I got a phone call the other day. It started off pretty much the same as many of the calls that I get:

“Hi John, I was hoping you could help me. I went to a coding seminar recently and the lecturer was telling me about all of the things I should be billing for that I’m not. The lecturer said that incorporating the ‘medical model’ in an optometric practice is just like printing money. The lecturer said that any time I do a test, the only thing I need is a medical diagnosis or even a symptom like blurry vision or headaches, and then anything I do with that patient is billable to a medical carrier. Is this right? Am I missing out on a significant source of income? Should I be testing the heck out of every patient just because he or she has a symptom like blurry vision?”

At this point in the conversation, alarm bells are going off in my head and red flags are popping up in my vision.

Look, I’m the first to state that by incorporating full-scope eye care into your practice and getting paid for it is a great practice builder.

But—and it’s a big but—increasing your income from providing medical eye care in your practice is simply a by-product of providing the standard of care to your patients and coding correctly from what is written into your medical record.

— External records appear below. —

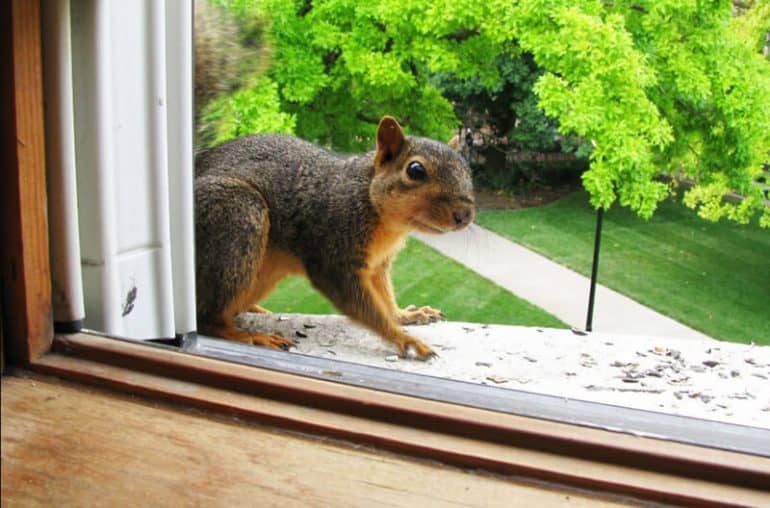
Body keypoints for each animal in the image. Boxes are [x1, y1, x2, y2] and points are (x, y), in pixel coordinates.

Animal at [194, 116, 475, 360]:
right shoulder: (333, 253)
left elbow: (384, 297)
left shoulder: (377, 264)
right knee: (208, 319)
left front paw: (405, 315)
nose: (465, 215)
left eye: (467, 168)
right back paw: (251, 336)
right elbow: (363, 305)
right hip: (237, 216)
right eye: (415, 170)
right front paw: (405, 339)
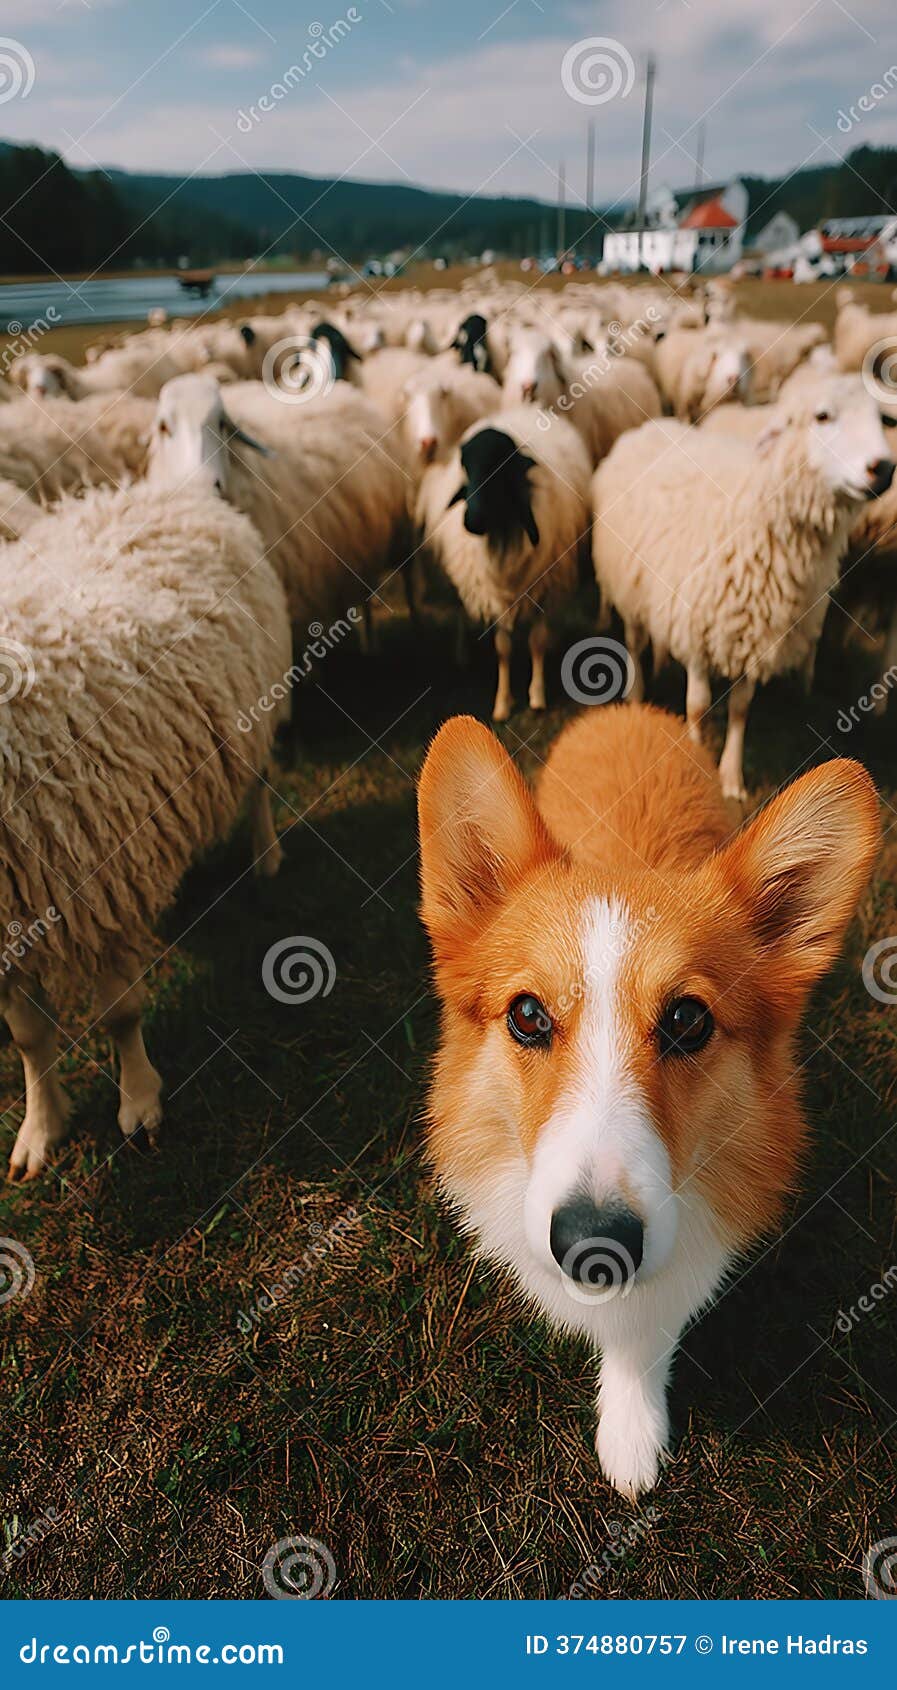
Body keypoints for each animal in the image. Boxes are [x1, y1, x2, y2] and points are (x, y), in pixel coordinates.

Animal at [0, 481, 291, 1178]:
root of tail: (150, 491)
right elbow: (27, 1035)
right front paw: (40, 1130)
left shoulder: (108, 880)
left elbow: (120, 1011)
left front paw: (139, 1103)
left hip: (257, 704)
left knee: (259, 785)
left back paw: (266, 856)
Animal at [415, 405, 592, 719]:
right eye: (466, 467)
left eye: (500, 466)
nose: (471, 520)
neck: (503, 532)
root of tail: (525, 409)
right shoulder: (491, 590)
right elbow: (503, 647)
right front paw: (502, 703)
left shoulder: (545, 584)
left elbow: (537, 641)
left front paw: (537, 695)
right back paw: (461, 654)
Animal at [592, 376, 894, 799]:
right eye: (822, 416)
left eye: (880, 418)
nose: (883, 468)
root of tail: (651, 425)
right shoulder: (698, 626)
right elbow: (698, 706)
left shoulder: (759, 631)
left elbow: (741, 707)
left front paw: (732, 778)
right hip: (627, 581)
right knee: (634, 641)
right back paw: (635, 696)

One should never be putting patient economics above patient care.

Remember the Basics

Let’s review a few basic principles:

• Establish medical necessity. You must always establish the medical necessity for any test or procedure in the medical record. Keep in mind that the ICD-9 rules, which we are bound to follow according to HIPAA, clearly state that the only time that one can use the patient’s symptoms as a diagnosis is in the absence of making a diagnosis––so just because the patient has blurry vision doesn’t mean that you can automatically order visual fields, scanning laser ophthalmoscopy or a fundus photo.

• Chief complaint drives the encounter. The chief complaint is what drives the encounter and establishes who the responsible party is for billing and payment. So, just because a patient has high blood pressure and they’re in your office to get a new supply of contact lenses, that doesn’t mean that you can bill the medical carrier for the encounter.

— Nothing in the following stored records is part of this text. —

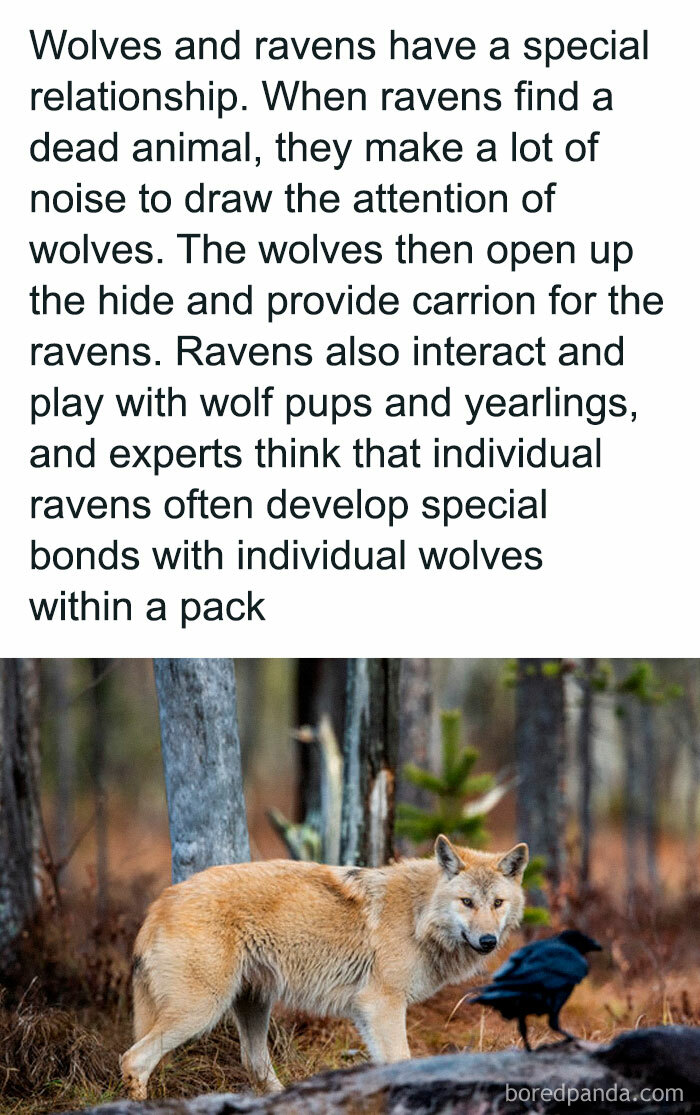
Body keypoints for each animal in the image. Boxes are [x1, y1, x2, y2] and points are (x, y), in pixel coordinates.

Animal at [121, 835, 528, 1097]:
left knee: (255, 1067)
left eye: (497, 903)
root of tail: (161, 901)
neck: (418, 915)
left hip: (253, 1006)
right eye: (467, 902)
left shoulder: (367, 1012)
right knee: (133, 1060)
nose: (488, 941)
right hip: (200, 1012)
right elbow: (401, 1061)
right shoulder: (382, 1005)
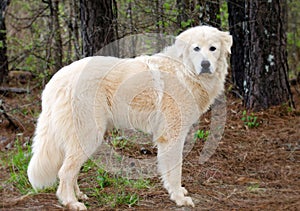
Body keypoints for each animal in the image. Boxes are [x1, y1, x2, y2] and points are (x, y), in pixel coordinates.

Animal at [27, 26, 232, 209]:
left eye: (212, 48)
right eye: (196, 48)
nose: (205, 65)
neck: (184, 70)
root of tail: (56, 80)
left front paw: (178, 193)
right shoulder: (172, 136)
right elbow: (175, 172)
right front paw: (179, 199)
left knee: (71, 170)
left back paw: (79, 195)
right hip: (89, 136)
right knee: (65, 171)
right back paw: (71, 202)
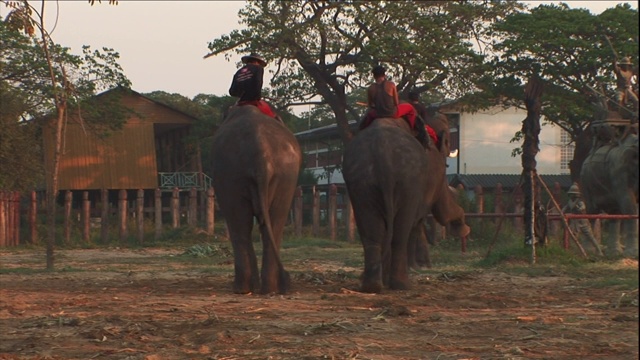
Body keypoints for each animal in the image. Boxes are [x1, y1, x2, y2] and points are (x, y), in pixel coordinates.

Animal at [210, 105, 300, 294]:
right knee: (272, 223)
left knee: (239, 224)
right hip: (285, 176)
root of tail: (261, 154)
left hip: (230, 174)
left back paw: (242, 288)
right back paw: (268, 289)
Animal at [344, 117, 470, 292]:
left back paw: (372, 285)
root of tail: (382, 153)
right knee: (401, 230)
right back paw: (401, 284)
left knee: (371, 229)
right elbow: (420, 218)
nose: (463, 225)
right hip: (408, 179)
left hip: (360, 181)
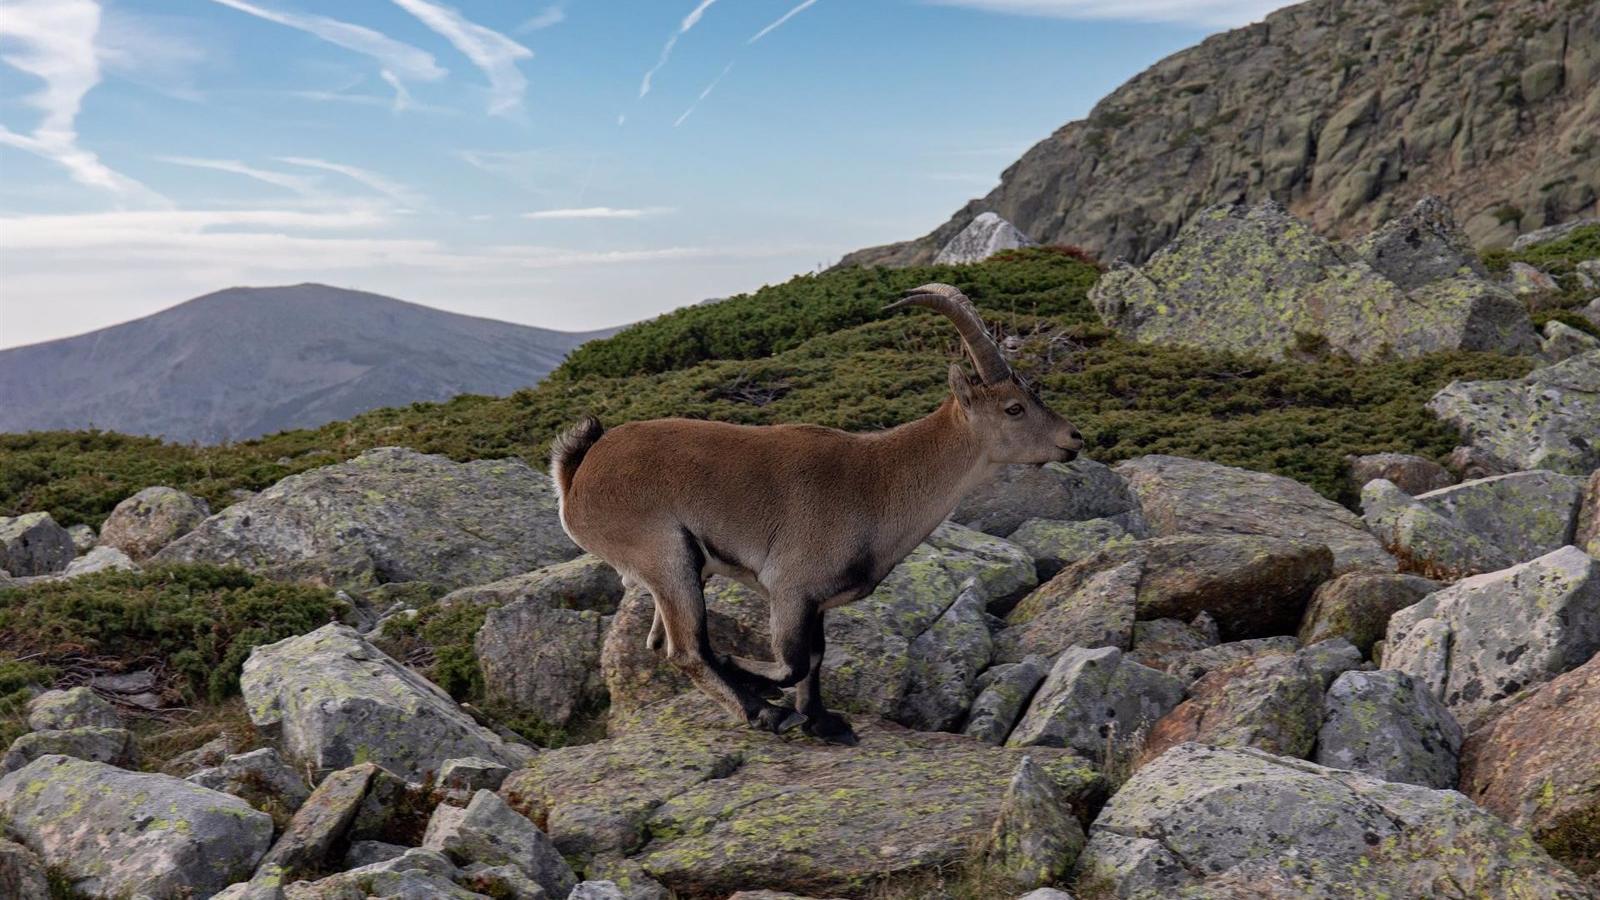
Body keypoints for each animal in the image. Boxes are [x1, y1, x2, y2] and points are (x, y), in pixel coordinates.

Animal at [550, 283, 1084, 744]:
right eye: (1014, 408)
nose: (1074, 438)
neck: (881, 482)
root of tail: (578, 475)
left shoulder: (816, 603)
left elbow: (817, 656)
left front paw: (823, 722)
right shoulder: (789, 588)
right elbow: (794, 662)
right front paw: (764, 685)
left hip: (680, 570)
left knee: (662, 645)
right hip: (667, 555)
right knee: (686, 649)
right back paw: (762, 711)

• Charge the same fee for the same procedure. You must charge all parties the same fee for the same procedure. If you’re willing to bill a medical carrier for hundreds of dollars in ancillary tests/procedures, you must also be willing to bill an individual patient for the same amount. Having medical insurance is not an automatic green light to rack up large amounts of fees on behalf of your patient.

• Verify the information. Please, please, please—before you do anything in your practice suggested by any lecturer, get references for what they’re telling you, and make sure that you’re aware of the local laws, regulations, guidelines and policies that apply to you and your practice before actually doing anything.

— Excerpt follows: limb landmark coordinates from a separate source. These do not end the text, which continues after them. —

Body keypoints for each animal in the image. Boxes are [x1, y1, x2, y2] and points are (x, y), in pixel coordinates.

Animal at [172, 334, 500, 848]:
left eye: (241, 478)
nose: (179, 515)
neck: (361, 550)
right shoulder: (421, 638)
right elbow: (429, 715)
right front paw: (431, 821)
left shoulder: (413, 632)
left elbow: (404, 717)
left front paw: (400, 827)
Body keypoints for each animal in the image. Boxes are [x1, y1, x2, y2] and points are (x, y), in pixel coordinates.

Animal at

No Such Thing as a ‘Quick Buck’

Medical eye care is certainly contributing a growing proportion to our bottom line; however, doing things correctly is more important than making a quick buck. Insurance audits, or “post-payment reviews,” are on the rise—a quick buck made because you thought that providing medical eye care was like printing money is easily taken back with other significant ramifications to your practice.


Maybe just one more final thought: We often don’t want to take the time to do things right, but we always find time to do them over. Medical eye care and proper billing procedures will add to your bottom line for sure, but make sure that you are in compliance and doing it for the right reasons. Your patients deserve that.